A 16 percent reduction in the 14-day incidence of death, myocardial infarction or recurrent angina was reported with the use of enoxaparin as compared with unfractionated heparin in the Efficacy and Safety of Subcutaneous Enoxaparin in Non–Q wave Coronary Events (ESSENCE) study. Mark and associates conducted a prospective, detailed economic analysis of the study findings.
Hospital billing data were available for 655 of the 936 patients in the ESSENCE study. During initial enrollment in the study, fewer major medical resources were used in the patients receiving enoxaparin compared with those receiving heparin. The greatest effect was a 5 percent absolute reduction in the use of coronary angioplasty. Trends for diagnostic catheterization and coronary bypass surgery favored enoxaparin but were not statistically significant. The duration of stay in the intensive care unit and the total length of hospitalization were shorter in patients receiving enoxaparin than in those receiving heparin, but the difference was not statistically significant.

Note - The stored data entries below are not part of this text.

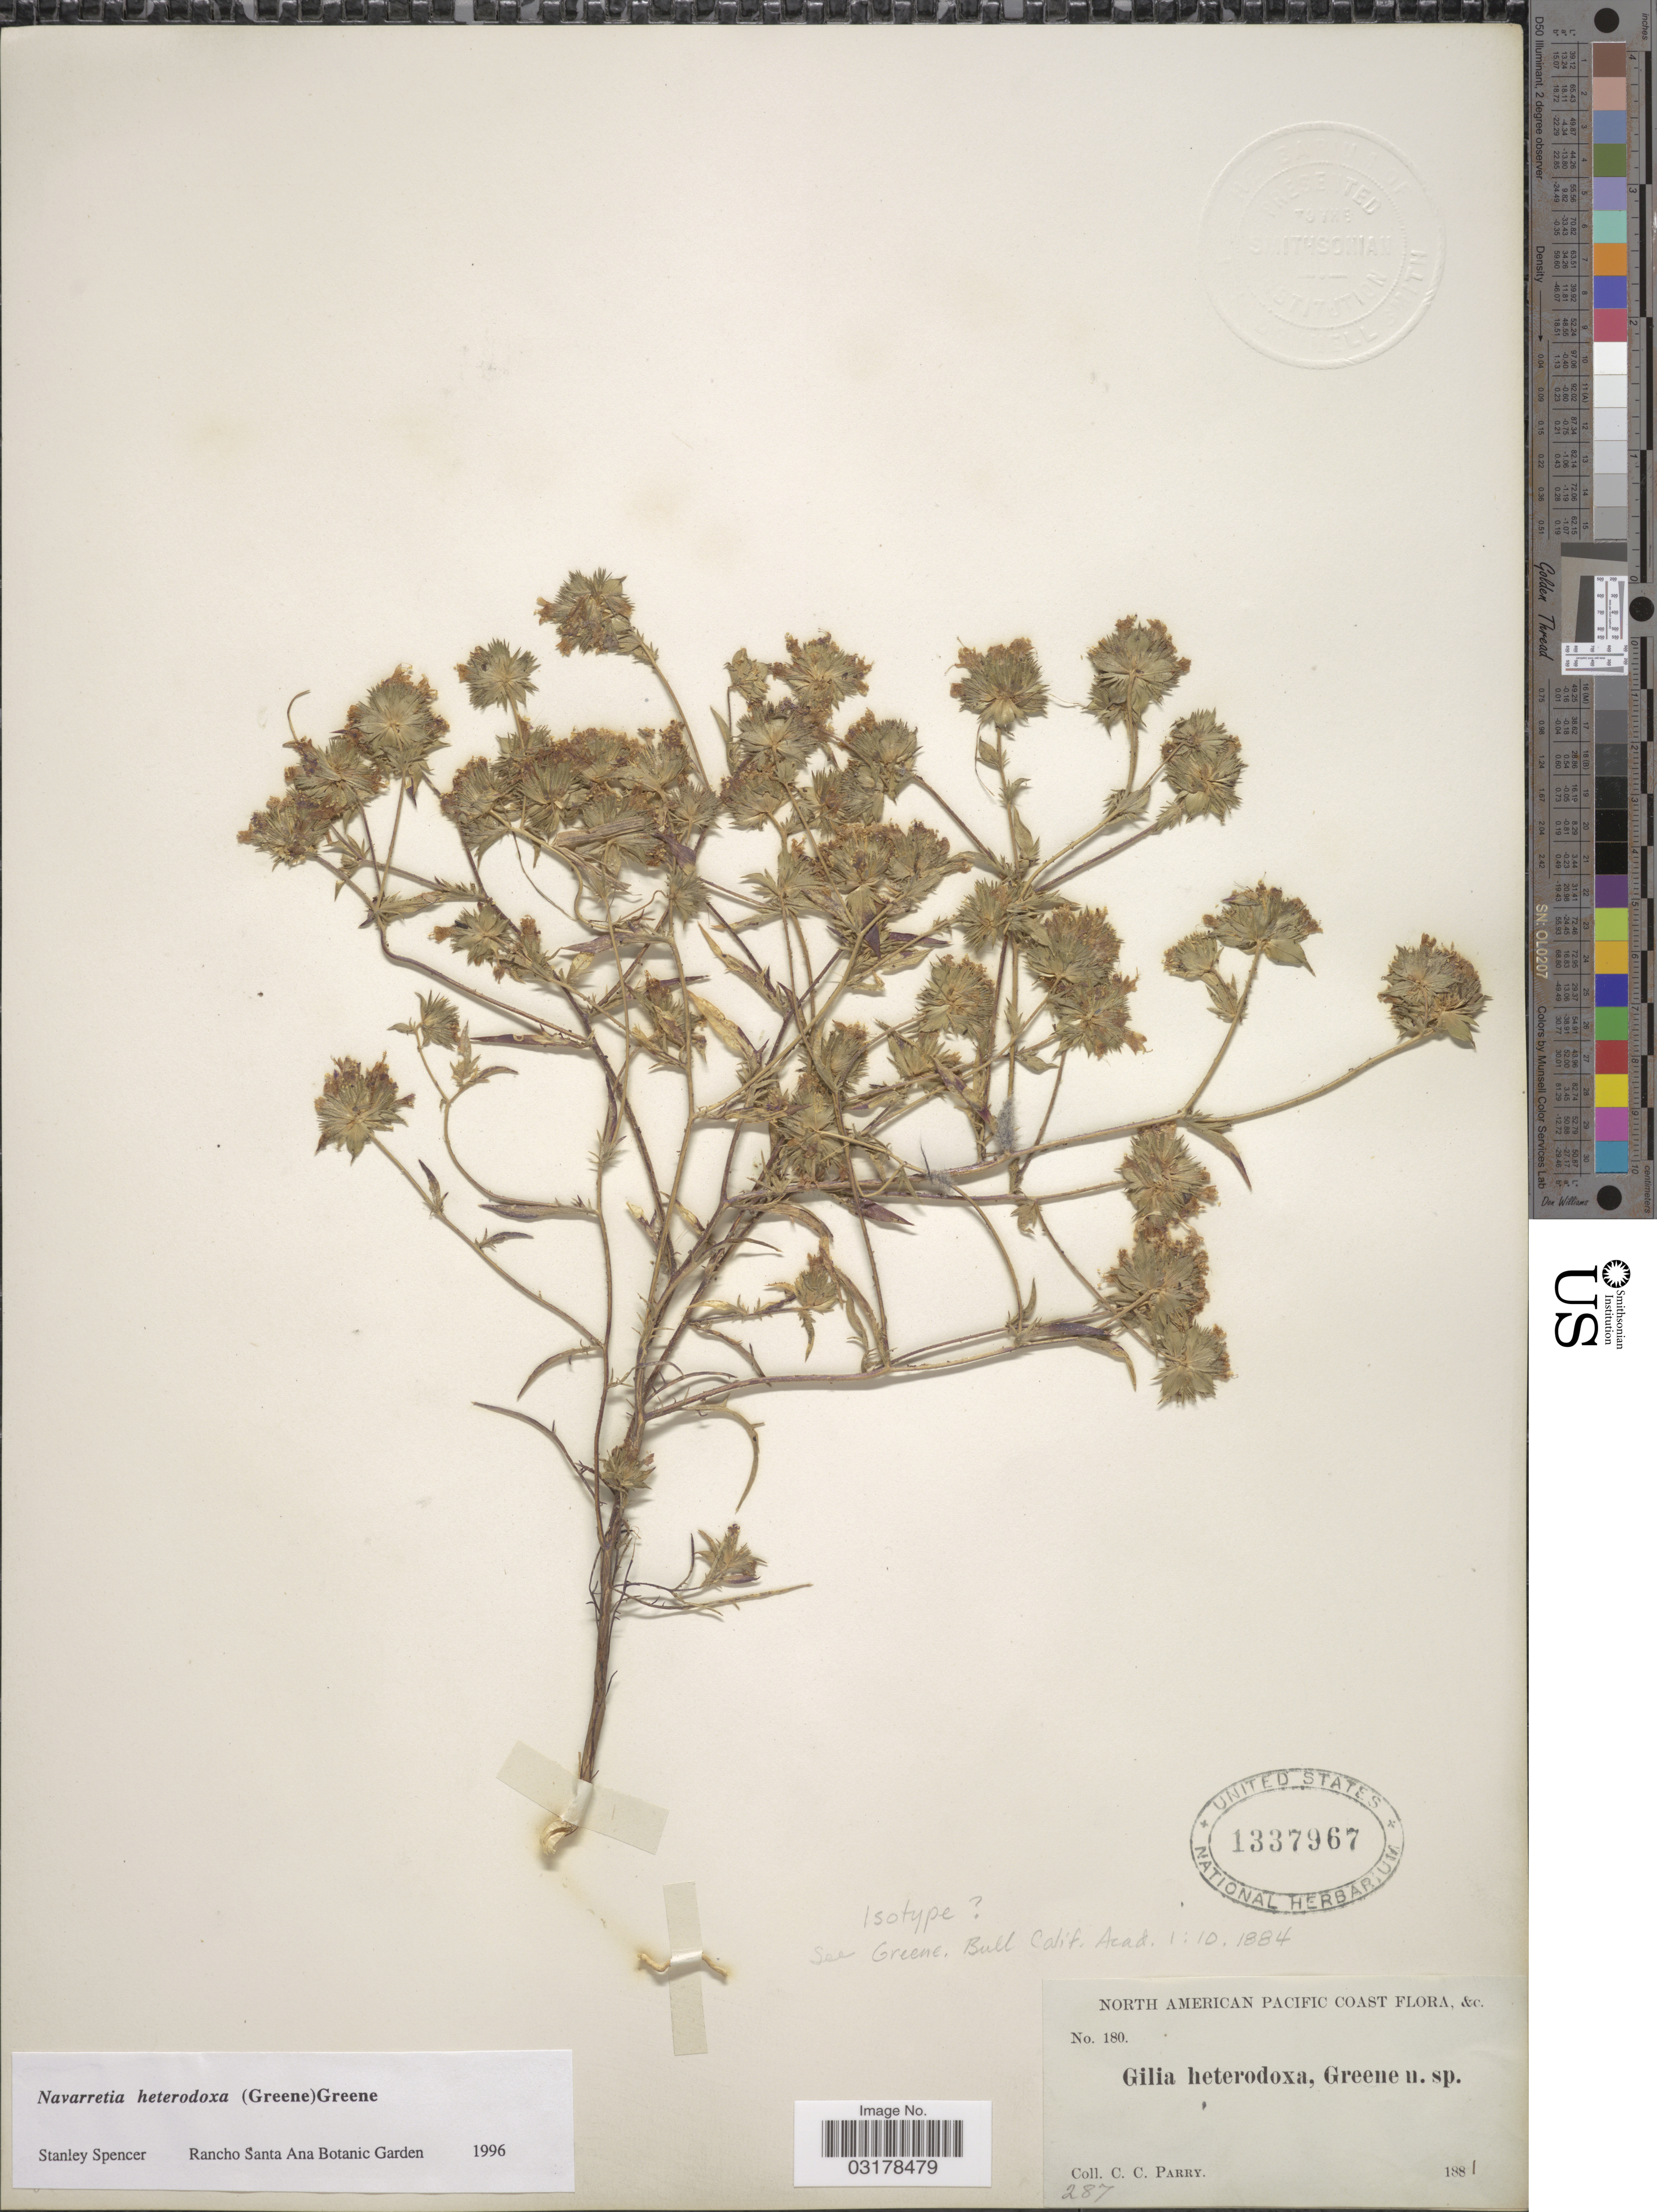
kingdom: Plantae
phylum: Tracheophyta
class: Magnoliopsida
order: Ericales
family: Polemoniaceae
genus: Navarretia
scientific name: Navarretia heterodoxa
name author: (S.W. Greene) S.W. Greene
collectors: C. C. Parry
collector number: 180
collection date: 1881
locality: North American Pacific Coast.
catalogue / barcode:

At the 30-day follow-up, the differences between the two groups in resource use were equivalent to those seen at baseline or increased slightly in favor of enoxaparin. Reductions in the use of diagnostic catheterization (57 percent versus 63 percent for heparin) and coronary angioplasty (18 percent versus 22 percent for heparin) with enoxaparin were accompanied by a reduction in length of stay in the intensive care unit. The 30-day rehospitalization rate was 14 percent in the enoxaparin group and 16 percent in the heparin group.
While enoxaparin therapy costs almost twice as much as heparin therapy ($155 versus $80), the differences in resource consumption produced a $600 savings in hospital costs and a $237 savings in physician fees in the enoxaparin group. The total medical cost for the initial hospitalization was $11,857 for the enoxaparin group and $12,620 for the heparin group, resulting in a $763 savings with enoxaparin therapy. At the end of 30 days, the trends in cost figures that favored enoxaparin were all statistically significant. The total cumulative savings associated with enoxaparin at 30 days was $1,172.
The authors conclude that enoxaparin is among a select group of therapies that improves important clinical outcomes and reduces net treatment costs relative to traditional therapy. The most substantial reduction in resource use with enoxaparin was decreased use of coronary angioplasty, a consequence of the reduction in recurrent ischemic events.